As teachers it is important to correct inaccurate readings. If we don’t it can set students up for poor comprehension.
The sentences:
The horse got a cold.
The horse got cold.
Have two very different meanings simply by missing a. Accurate reading habits are crucial to good comprehension.
Source: YouTube. (2019). YouTube. Retrieved November 1, 2022, from https://www.youtube.com/watch?v=h9arfAtnI6c&ab_channel=ReadingRockets.
Classroom Application:
Prior to reading this chapter I did not fully understand how important fluency is to comprehension. I am currently working with a group of second grade students and while working with them it has become extremely clear that there are some students who are struggling with their reading, but being a student in literacy education, I wasn’t certain what I could do to help these students catch up to their classmates.
When a student is behind grade level the best way to get them caught up is PRACTICE. For early readers, flashcards and the like can be helpful, but nothing beats practice.
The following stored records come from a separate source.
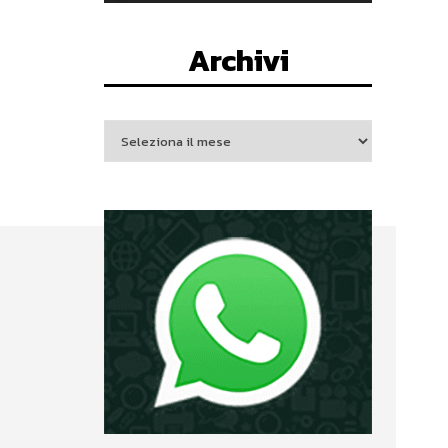
Archivi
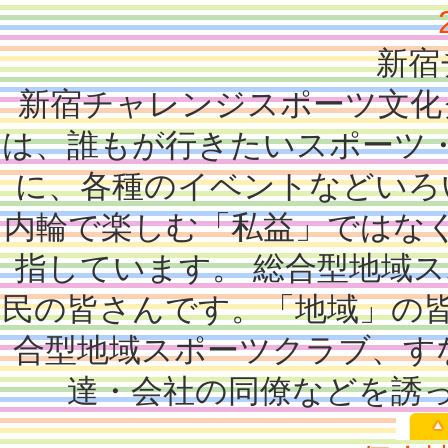
新宿
新宿チャレンジスポーツ文化
は、誰もが行きたいスポーツ
に、各種のイベントなどいろ
内輪で楽しむ「私益」ではな
指しています。 総合型地域
民の皆さんです。「地域」の
合型地域スポーツクラブ、す
達・会社の同僚などを誘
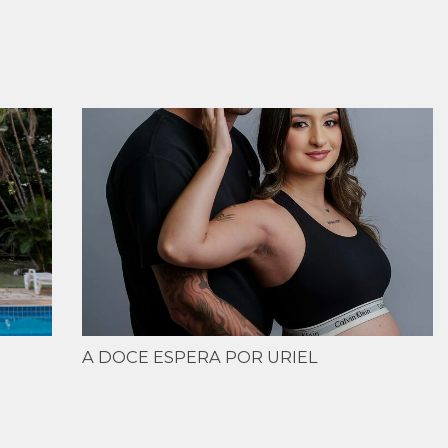
A DOCE ESPERA POR URIEL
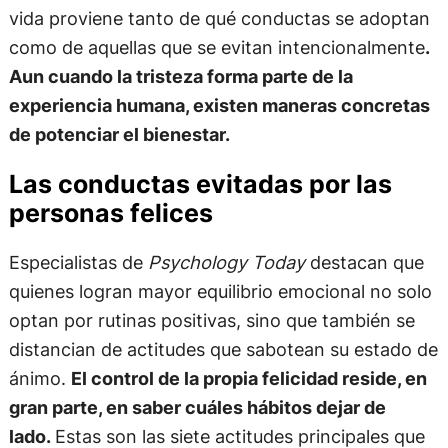
vida proviene tanto de qué conductas se adoptan
como de aquellas que se evitan intencionalmente
.
Aun cuando la tristeza forma parte de la
experiencia humana, existen maneras concretas
de potenciar el bienestar.
Las conductas evitadas por las
personas felices
Especialistas de
Psychology Today
destacan que
quienes logran mayor equilibrio emocional no solo
optan por rutinas positivas, sino que también se
distancian de actitudes que sabotean su estado de
ánimo.
El control de la propia felicidad reside, en
gran parte, en saber cuáles hábitos dejar de
lado.
Estas son las siete actitudes principales que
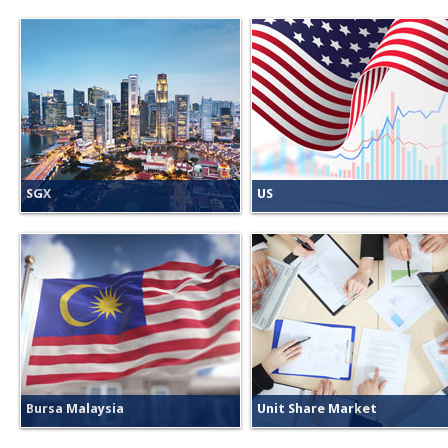
SGX
US
Lorem ipsum dolor sit amet,
Lorem ipsum dolor sit amet,
consectetur adipisicing elit, sed do
consectetur adipisicing elit, sed do
eiusmod tempor incididunt ut labore et
eiusmod tempor incididunt ut labor
dolore magna aliqua. Ut enim ad
dolore magna aliqua. Ut enim ad
minim venia laboris nisi ut aliquip ex ea
minim venia laboris nisi ut aliquip e
commodo consequat.
commodo consequat.
Bursa Malaysia
Unit Share Market
Lorem ipsum dolor sit amet,
Lorem ipsum dolor sit amet,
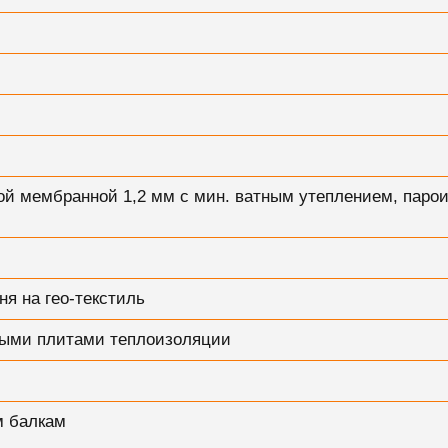
й мембранной 1,2 мм с мин. ватным утеплением, паро
ня на гео-текстиль
ными плитами теплоизоляции
м балкам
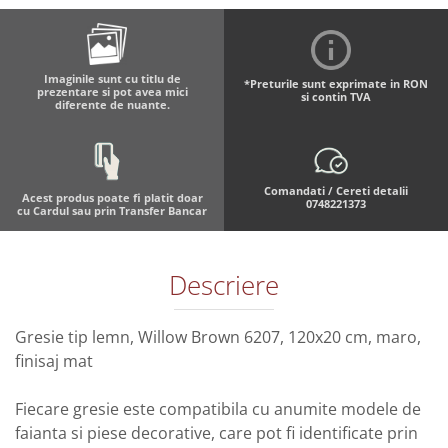
Imaginile sunt cu titlu de
*Preturile sunt exprimate in RON
prezentare si pot avea mici
si contin TVA
diferente de nuante.
Comandati / Cereti detalii
Acest produs poate fi platit doar
0748221373
cu Cardul sau prin Transfer Bancar
Descriere
Gresie tip lemn, Willow Brown 6207, 120x20 cm, maro,
finisaj mat
Fiecare gresie este compatibila cu anumite modele de
faianta si piese decorative, care pot fi identificate prin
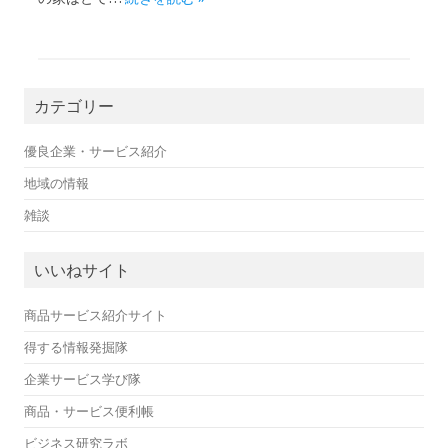
カテゴリー
優良企業・サービス紹介
地域の情報
雑談
いいねサイト
商品サービス紹介サイト
得する情報発掘隊
企業サービス学び隊
商品・サービス便利帳
ビジネス研究ラボ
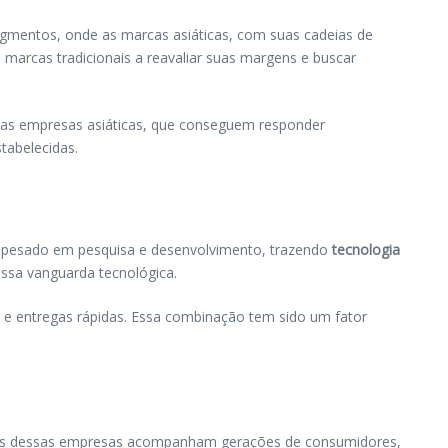
gmentos, onde as marcas asiáticas, com suas cadeias de
marcas tradicionais a reavaliar suas margens e buscar
das empresas asiáticas, que conseguem responder
tabelecidas.
em pesado em pesquisa e desenvolvimento, trazendo
tecnologia
essa vanguarda tecnológica.
e e entregas rápidas. Essa combinação tem sido um fator
uitas dessas empresas acompanham gerações de consumidores,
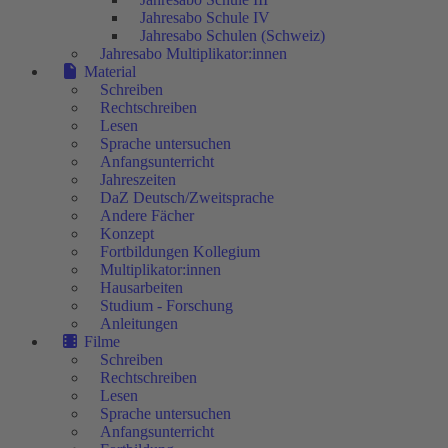
Jahresabo Schule IV
Jahresabo Schulen (Schweiz)
Jahresabo Multiplikator:innen
Material
Schreiben
Rechtschreiben
Lesen
Sprache untersuchen
Anfangsunterricht
Jahreszeiten
DaZ Deutsch/Zweitsprache
Andere Fächer
Konzept
Fortbildungen Kollegium
Multiplikator:innen
Hausarbeiten
Studium - Forschung
Anleitungen
Filme
Schreiben
Rechtschreiben
Lesen
Sprache untersuchen
Anfangsunterricht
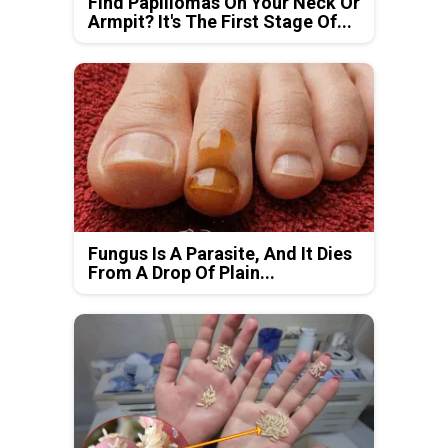
Find Papillomas On Your Neck Or
Armpit? It's The First Stage Of...
Fungus Is A Parasite, And It Dies
From A Drop Of Plain...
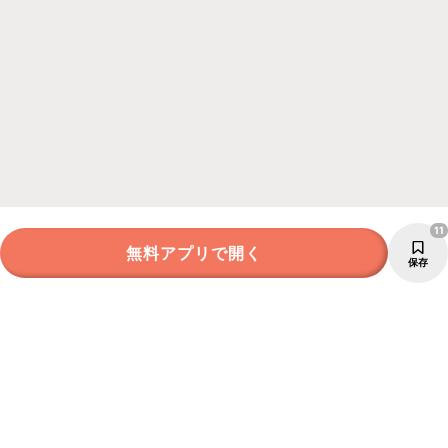
11
無料アプリで開く
保存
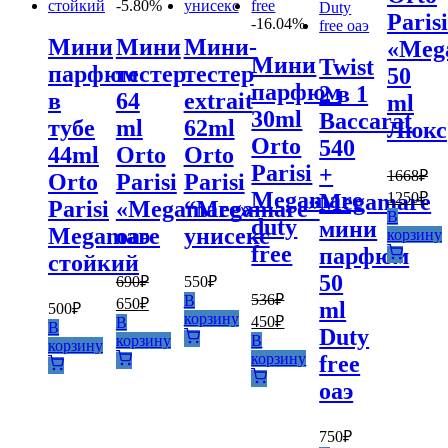
-5.80%
Parisi
-16.04%
Мини
Мини
Мини-
«Meg
Мини
Twist
парфюм
тестер
тестер
50
парфюм
2 в 1
в
64
extrait
ml
30ml
Baccarat
тубе
ml
62ml
Люкс
Orto
540
44ml
Orto
Orto
Parisi
+
1668
₽
Orto
Parisi
Parisi
Первона
Те
Megamare
1250
₽
Megamare
Parisi
«Megamare»
“Megamare”
цена
це
В
duty
мини
составля
Megamare
оаэ
унисекс
12
корзину
free
1668₽.
парфюм
стойкий
50
690
₽
550
₽
Первоначальная
Текущая
536
₽
В
650
₽
ml
500
₽
цена
цена:
Первоначальная
Текущая
корзину
450
₽
В
В
Duty
составляла
цена
цена:
650₽.
корзину
В
корзину
составляла
690₽.
450₽.
корзину
free
536₽.
оаэ
750
₽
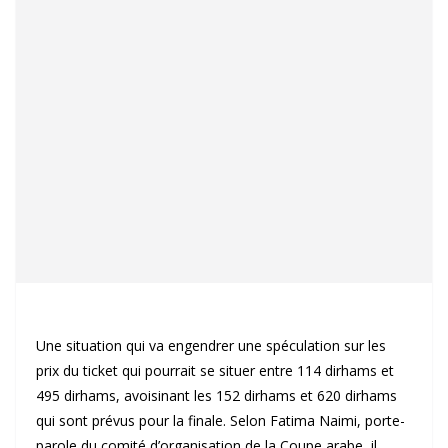
Une situation qui va engendrer une spéculation sur les
prix du ticket qui pourrait se situer entre 114 dirhams et
495 dirhams, avoisinant les 152 dirhams et 620 dirhams
qui sont prévus pour la finale. Selon Fatima Naimi, porte-
parole du comité d’organisation de la Coupe arabe, il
Many of our readers who are struggling feel that reading and writing are painful experiences and will do whatever they can to avoid it. They are not practicing their reading and writing skills in the home, because of this dislike, and so we must ensure that they get ample time to practice their skills within the classroom.
I enjoyed reading how there are so many different assessments to troubleshoot issues that your students may be having with reading, comprehension, writing, or fluency in general.
I also think the chapter made a great point when it mentioned that while it is important to take note of and give practice to those who are struggling to be fluent readers/writers, we also must keep our average or above average students in mind. Especially in younger grade levels! If we, as educators, let simple reading and writing mistakes occur with our students who are fluent, we are setting them up to develop habits that will hurt their reading and writing in the future.